A large news website, like many web companies over the past few years, has been undergoing a slow but steady transition from a single, monolithic code base to a service oriented architecture. Our reasons are pretty standard – the team is growing, everyone wants to be able to develop without worrying about stepping on other developers’ toes – but it have one obstacle that makes its situation unique: its primary data store is a single MongoDB database that contains six years of production data, and all services are expected to affect the public-facing website by directly modifying said database.

Broken Encapsulation

If that last sentence made you cringe, you probably already know where this is going: using a single, shared database breaks service encapsulation in a dangerous way, and it gets worse the older a database gets. Services have to maintain a deep knowledge of their companion service's internal mechanics not only as they exist at any given moment, but as they have existed over time.

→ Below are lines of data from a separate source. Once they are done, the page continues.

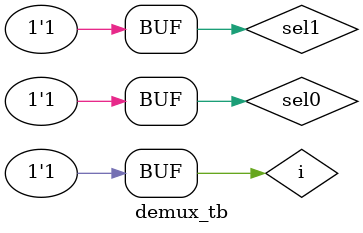
<source format=v>
module demux_tb;
    reg sel0,sel1;
    reg i;
    wire y0,y1,y2,y3;
    
    demux_1x4_by_1x2 d(sel0,sel1,i,y0,y1,y2,y3);
    
    initial begin 
        $monitor("sel0=%b, sel1=%b, i=%b, y0=%b, y1=%b, y2=%b, y3=%b",sel0,sel1,i,y0,y1,y2,y3);
        sel0=0;sel1=0;i=0;#1;
        sel0=0;sel1=0;i=1;#1;
        sel0=0;sel1=1;i=0;#1;
        sel0=0;sel1=1;i=1;#1;
        sel0=1;sel1=0;i=0;#1;
        sel0=1;sel1=0;i=1;#1;
        sel0=1;sel1=1;i=0;#1;
        sel0=1;sel1=1;i=1;#1;
    end
    
endmodule

</source>
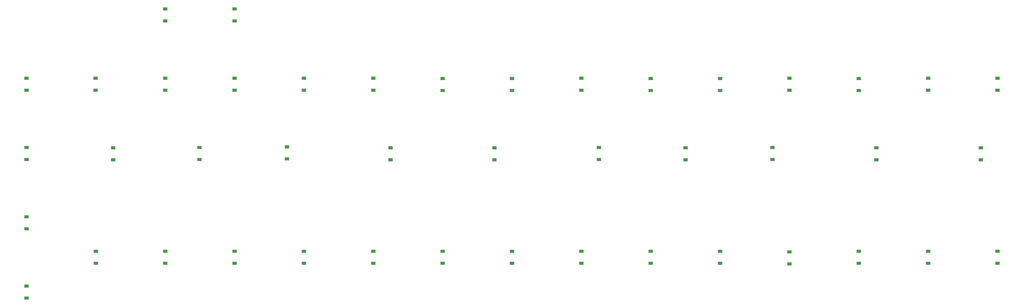
<source format=gbp>
G04 #@! TF.GenerationSoftware,KiCad,Pcbnew,(5.1.4)-1*
G04 #@! TF.CreationDate,2022-01-07T23:34:50-05:00*
G04 #@! TF.ProjectId,the_TOP-1,7468655f-544f-4502-9d31-2e6b69636164,rev?*
G04 #@! TF.SameCoordinates,Original*
G04 #@! TF.FileFunction,Paste,Bot*
G04 #@! TF.FilePolarity,Positive*
%FSLAX46Y46*%
G04 Gerber Fmt 4.6, Leading zero omitted, Abs format (unit mm)*
G04 Created by KiCad (PCBNEW (5.1.4)-1) date 2022-01-07 23:34:50*
%MOMM*%
%LPD*%
G04 APERTURE LIST*
%ADD10R,1.200000X0.900000*%
G04 APERTURE END LIST*
D10*
X265557000Y-74550000D03*
X265557000Y-77850000D03*
X260985000Y-46102000D03*
X260985000Y-49402000D03*
X265557000Y-26925000D03*
X265557000Y-30225000D03*
X246507000Y-74550000D03*
X246507000Y-77850000D03*
X246507000Y-26925000D03*
X246507000Y-30225000D03*
X227457000Y-74550000D03*
X227457000Y-77850000D03*
X227457000Y-27052000D03*
X227457000Y-30352000D03*
X208407000Y-74677000D03*
X208407000Y-77977000D03*
X203708000Y-45975000D03*
X203708000Y-49275000D03*
X208407000Y-26925000D03*
X208407000Y-30225000D03*
X189357000Y-74550000D03*
X189357000Y-77850000D03*
X232283000Y-46102000D03*
X232283000Y-49402000D03*
X189357000Y-27052000D03*
X189357000Y-30352000D03*
X170307000Y-74550000D03*
X170307000Y-77850000D03*
X179832000Y-46102000D03*
X179832000Y-49402000D03*
X170307000Y-27052000D03*
X170307000Y-30352000D03*
X151257000Y-74550000D03*
X151257000Y-77850000D03*
X151257000Y-26925000D03*
X151257000Y-30225000D03*
X132207000Y-74550000D03*
X132207000Y-77850000D03*
X156083000Y-45975000D03*
X156083000Y-49275000D03*
X132207000Y-27052000D03*
X132207000Y-30352000D03*
X113157000Y-74550000D03*
X113157000Y-77850000D03*
X127381000Y-46102000D03*
X127381000Y-49402000D03*
X113157000Y-27052000D03*
X113157000Y-30352000D03*
X94107000Y-74550000D03*
X94107000Y-77850000D03*
X98806000Y-46102000D03*
X98806000Y-49402000D03*
X94107000Y-26925000D03*
X94107000Y-30225000D03*
X75057000Y-74550000D03*
X75057000Y-77850000D03*
X75057000Y-26925000D03*
X75057000Y-30225000D03*
X56007000Y-74550000D03*
X56007000Y-77850000D03*
X70358000Y-45848000D03*
X70358000Y-49148000D03*
X56007000Y-26925000D03*
X56007000Y-30225000D03*
X56007000Y-7875000D03*
X56007000Y-11175000D03*
X36957000Y-74550000D03*
X36957000Y-77850000D03*
X46355000Y-45975000D03*
X46355000Y-49275000D03*
X36957000Y-26925000D03*
X36957000Y-30225000D03*
X36957000Y-7875000D03*
X36957000Y-11175000D03*
X17907000Y-74550000D03*
X17907000Y-77850000D03*
X22606000Y-46102000D03*
X22606000Y-49402000D03*
X17780000Y-26925000D03*
X17780000Y-30225000D03*
X-1143000Y-84075000D03*
X-1143000Y-87375000D03*
X-1143000Y-65025000D03*
X-1143000Y-68325000D03*
X-1143000Y-45975000D03*
X-1143000Y-49275000D03*
X-1143000Y-26925000D03*
X-1143000Y-30225000D03*
M02*

</source>
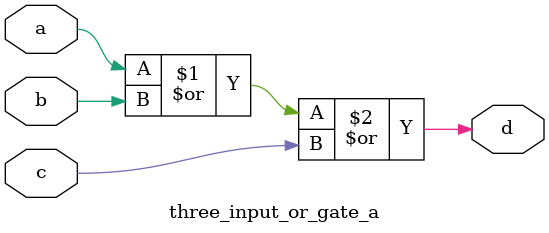
<source format=v>
`timescale 1ns / 1ps

module three_input_or_gate_a(
    input a,
    input b,
    input c,
output d
    );

assign d = a | b | c;

endmodule
</source>
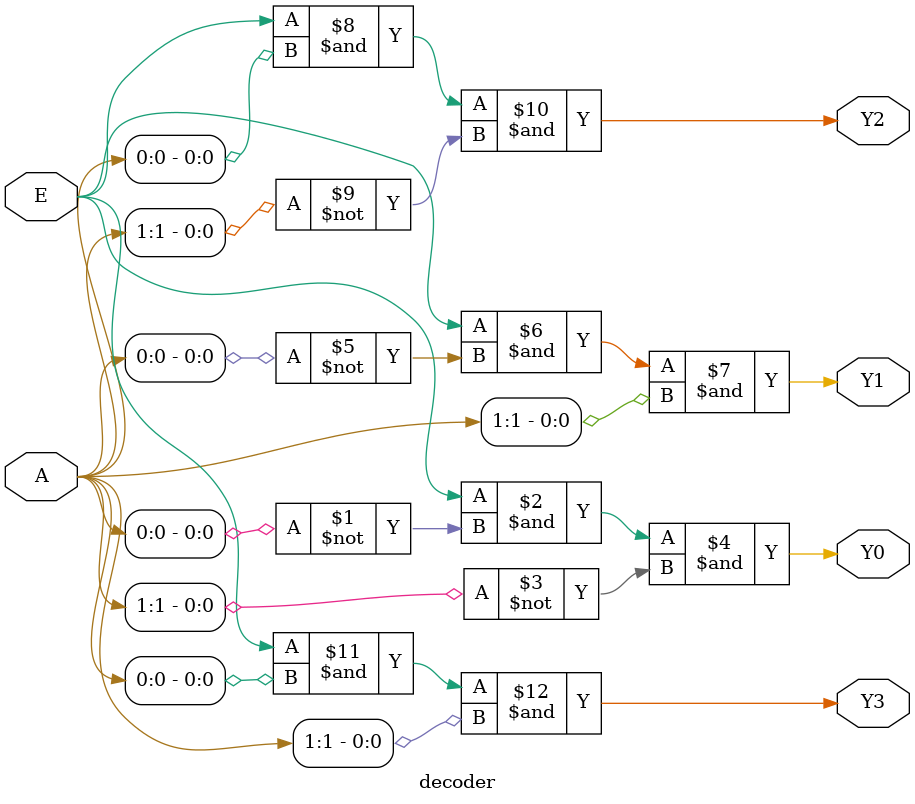
<source format=v>
module decoder(A ,E,Y0,Y1,Y2,Y3);
    input[1:0]A;
    input E;
    output Y0,Y1,Y2,Y3;
    assign Y0 = (E) & (~A[0]) &(~A[1]);
    assign Y1 = (E) & (~A[0]) &(A[1]);
    assign Y2 = (E) & (A[0]) &(~A[1]);
    assign Y3 = (E) & (A[0]) &(A[1]);

endmodule
</source>
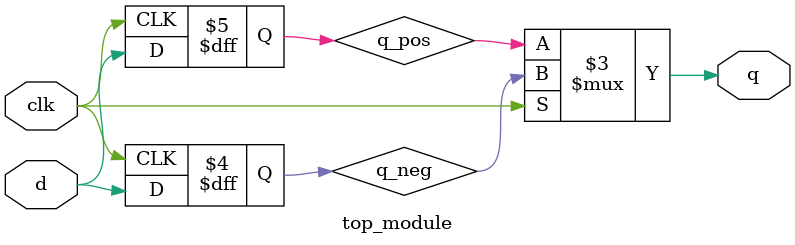
<source format=v>


// Hint: You can't create a dual-edge triggered flip-flop on an FPGA. But you can create both positive-edge triggered and negative-edge triggered flip-flops.
// This problem is a moderately difficult circuit design problem, but requires only basic Verilog language features. (This is a circuit design problem, not a coding problem.) It may help to first sketch a circuit by hand before attempting to code it.

module top_module (
    input clk,
    input d,
    output q
);
reg q_pos, q_neg;

    always @(posedge clk) begin
        q_pos <= d;
    end

    always @(negedge clk) begin
        q_neg <= d;
    end

    assign q = clk ? q_neg : q_pos;

endmodule
</source>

Normally, there's nothing wrong with sharing a database: for many companies, a traditional database is the very first service they deploy: it provides a standardized, widely understood, and extensively documented way to access and modify data in a controlled way, especially if the data is in the third normal form. Unless someone makes a radical change to the database schema, access patterns and security protocols are defined in the service responsible for storing the data. And even when the schema changes, the data access API changes for all data. Not so with Mongo: change the schema a particular application uses, and it will affect documents inserted and modified after the changes were effected. Data stored prior to that must be retrieved and processed using the old schema, leading to services littered with ugly hasOwnProperty or isset checks, or if you want to formalize changes, something along the lines of if (document.version < 2.3) ....

This is schema rot.

Even alternative document stores like CouchDB and Solr/ElasticSearch, with their predefined views and schemas, respectively, provide a much stronger public API than Mongo can. Mongo's support for arbitrary queries and lack of an internal mechanism for schema migrations mean that if you use it, you will eventually find yourself supporting multiple schemas in the same collection. If you're using an ODM like Hibernate or Doctrine, this will be a source of considerable pain, especially once multiple services all have to independently implement defensive mechanisms for protecting themselves from pervasive schema rot.

So what can you do? A common solution seems to be implementing an internal REST API that is the only service allowed to talk to Mongo. But now you have a defined schema and centralized access control, meaning that all you gained from using Mongo instead of Postgres was … global write locks.